After wasting US$427 million in a refurbishment that failed to revive the tracks, let alone modernise them, the Nigerian Railway Corporation (NRC) is bent on reconstruction using the same narrow gauge design, even with questionable safety standards. The ancient tracks were supported on steel plates, while in the current reconstruction, the tracks are now being laid on narrow, reinforced concrete slabs, which will not stand the vibrations and stress of rail operations, as compared with the ruggedity of steel support plates. And with the two-side drainages being constructed too close to the tracks in some areas, it’s possible the ground support base might give way under bulk loads, a situation that might lead to fatal accidents.One may now ask, “Why the different measure for the Port Harcourt – Maiduguri rail corridor?” Why should not the coal mines at Udi be linked by rail to Ajaokuta steel mill, instead of resorting to importation?
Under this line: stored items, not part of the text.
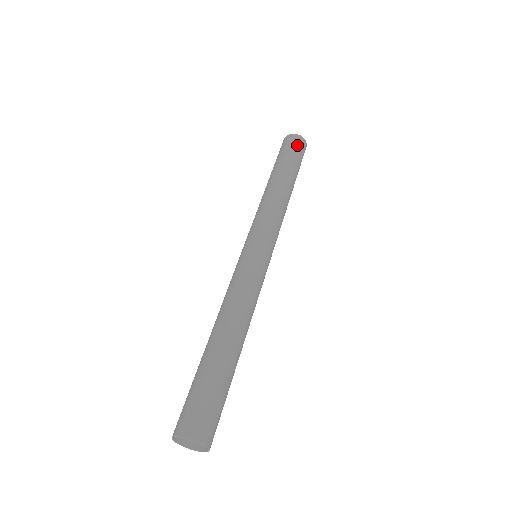
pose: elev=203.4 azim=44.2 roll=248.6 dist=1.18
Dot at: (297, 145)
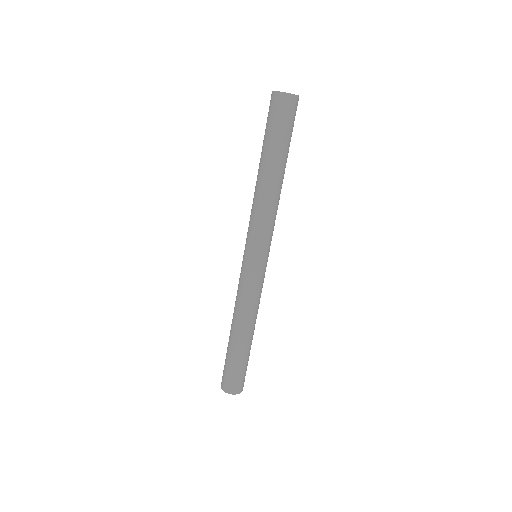
Dot at: (277, 111)
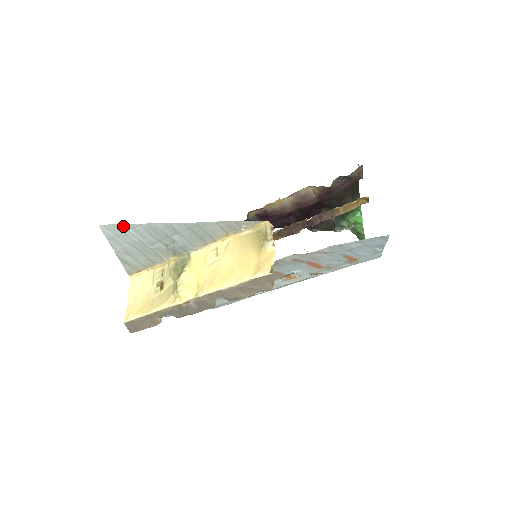
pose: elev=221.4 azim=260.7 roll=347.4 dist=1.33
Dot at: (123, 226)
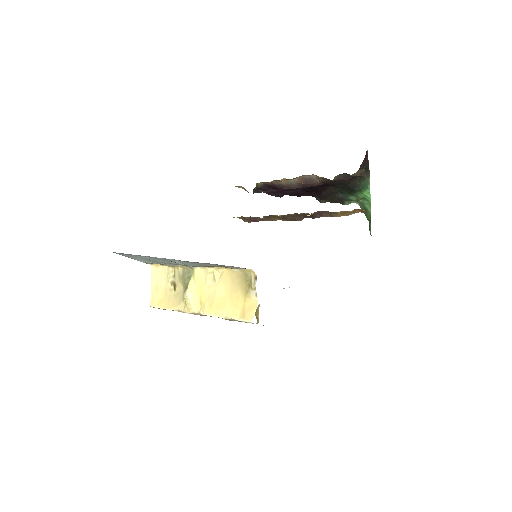
Dot at: (131, 254)
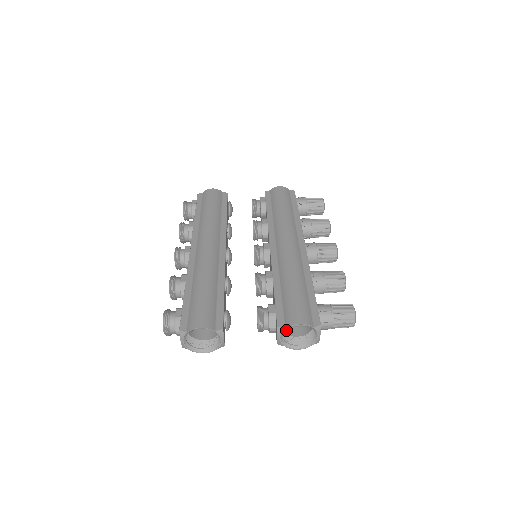
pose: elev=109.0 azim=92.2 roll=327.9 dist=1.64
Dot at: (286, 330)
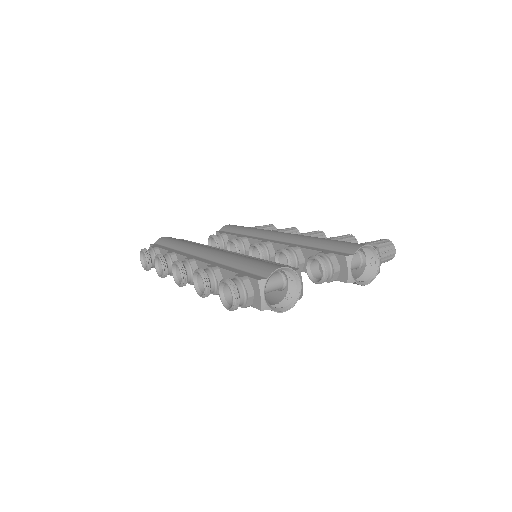
Dot at: occluded
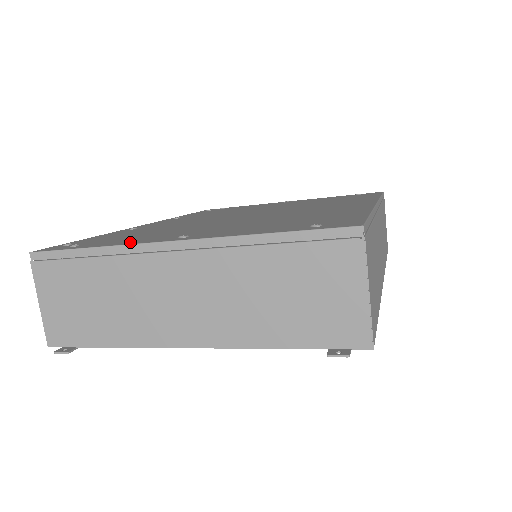
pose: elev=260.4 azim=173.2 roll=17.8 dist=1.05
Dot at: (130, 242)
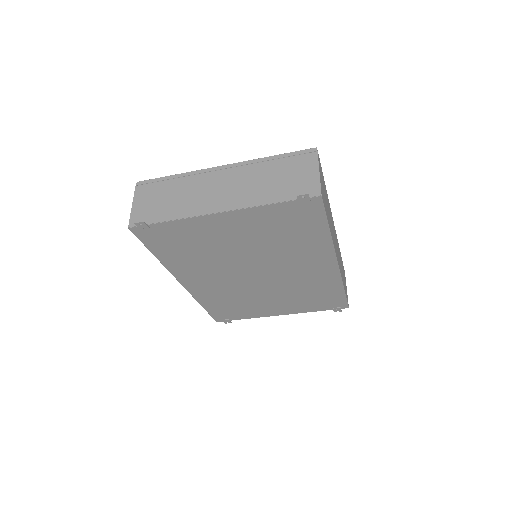
Dot at: occluded
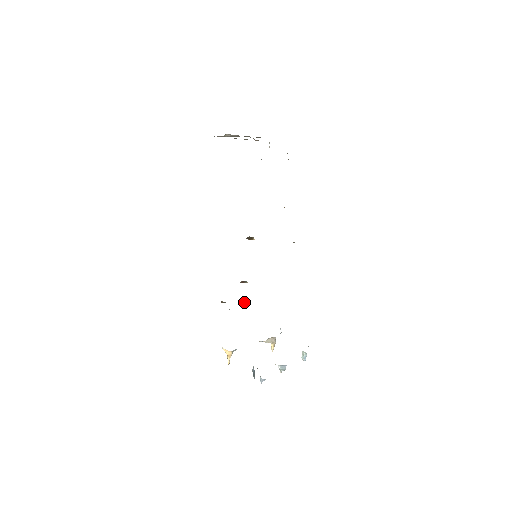
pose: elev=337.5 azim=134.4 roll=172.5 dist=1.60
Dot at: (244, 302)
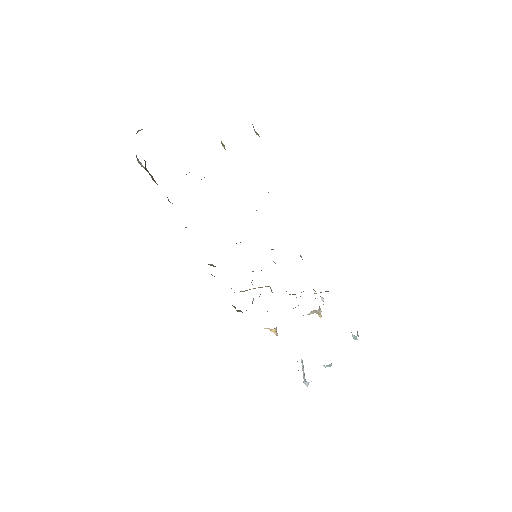
Dot at: occluded
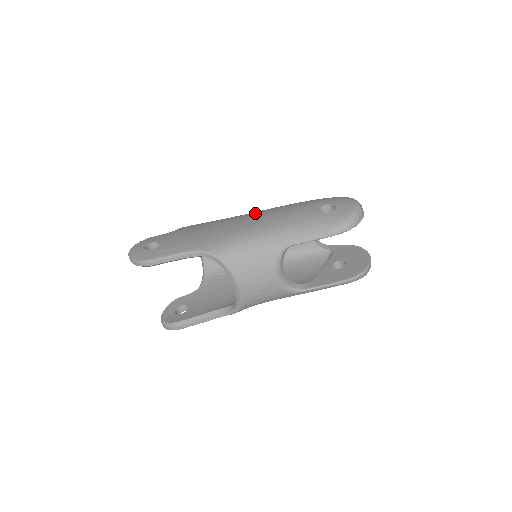
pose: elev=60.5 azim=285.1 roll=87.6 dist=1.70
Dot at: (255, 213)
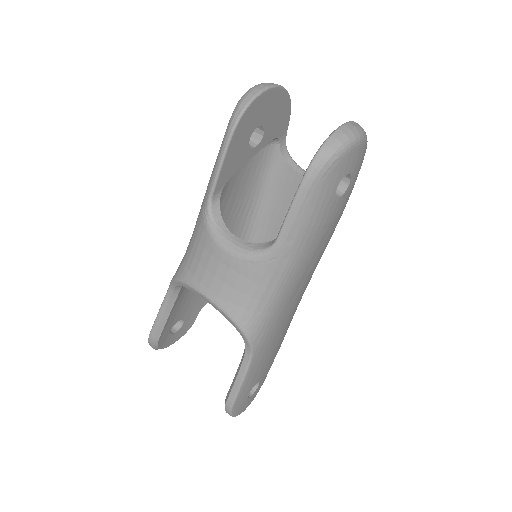
Dot at: occluded
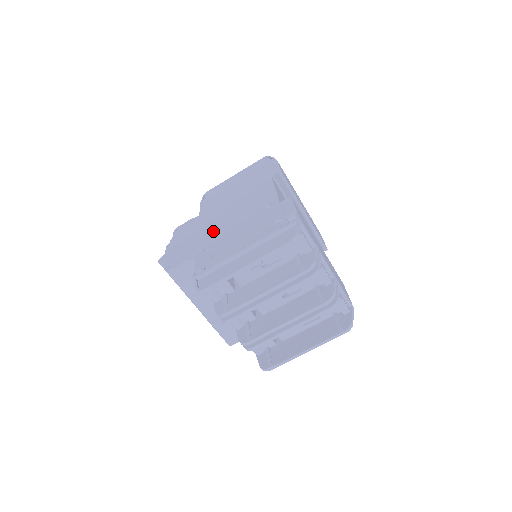
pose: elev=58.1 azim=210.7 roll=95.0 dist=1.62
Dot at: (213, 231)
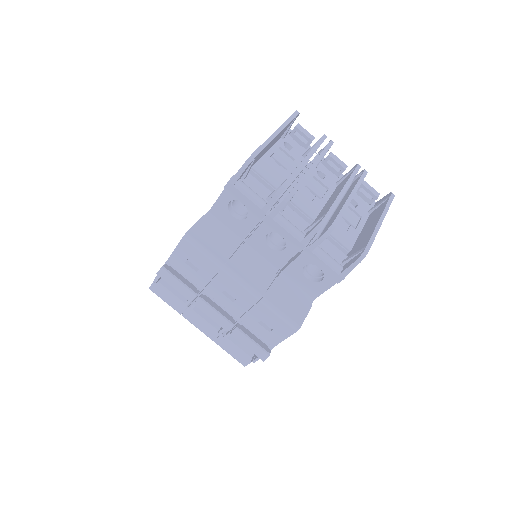
Dot at: occluded
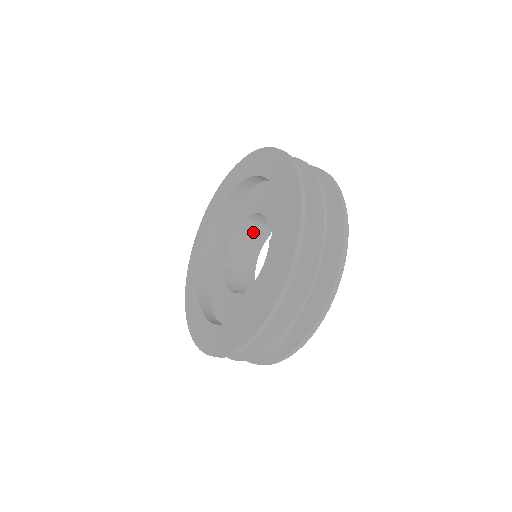
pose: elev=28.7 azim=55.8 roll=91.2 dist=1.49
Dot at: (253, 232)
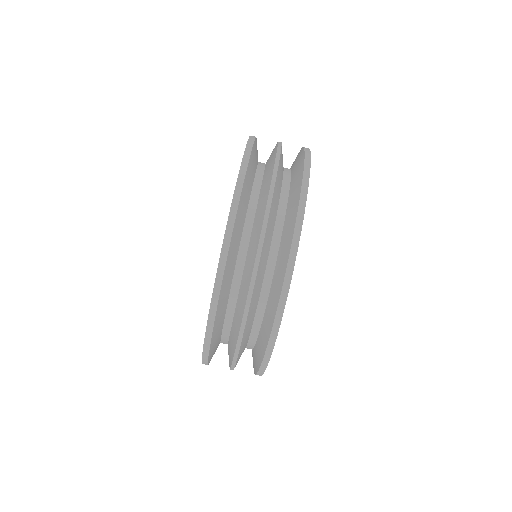
Dot at: occluded
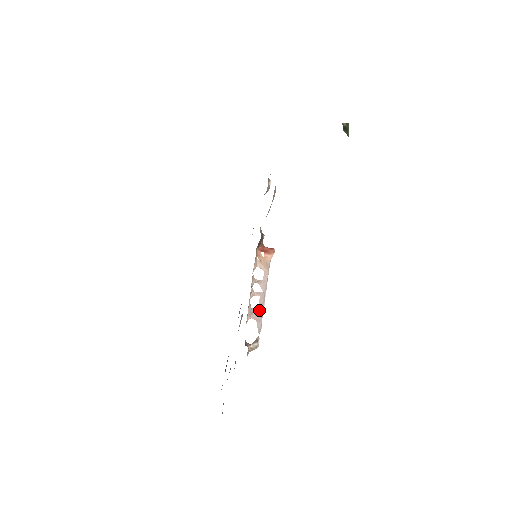
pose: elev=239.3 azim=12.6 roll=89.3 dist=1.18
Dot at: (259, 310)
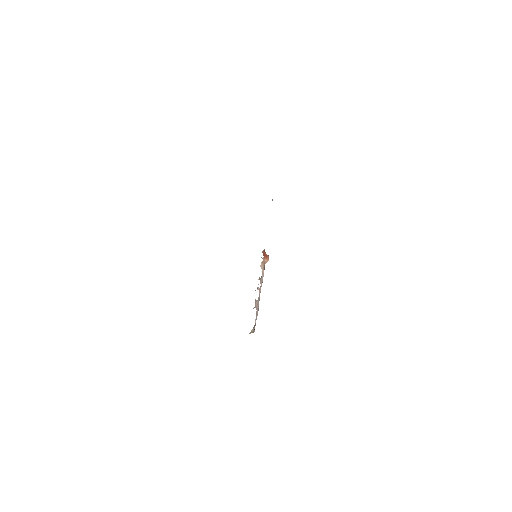
Dot at: (258, 302)
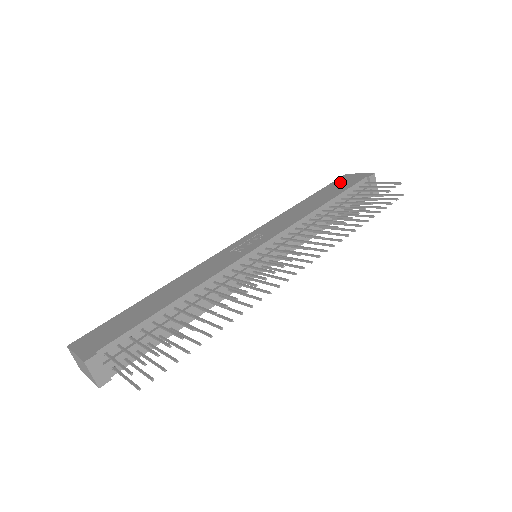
It becomes more worrisome considering that with the implementation of on-going reconstruction of the eastern rails, the NRC appears not to have any plans, even in the foreseeable future, of unifying the Nigerian rails into a homogeneous network. One also wonders why, the immediate past Transportation Minister, Rt Hon. Chibuike Rotimi Amaechi, who spearheaded the commendable modernisations on the Lagos-Kano tracks, as well as the completion of the Warri – Itakpe railway, was not given the opportunity of doing same on the Port Harcourt – Maiduguri flank, while his proposal for a much valuable East-West railway, along the southern belt, was rejected?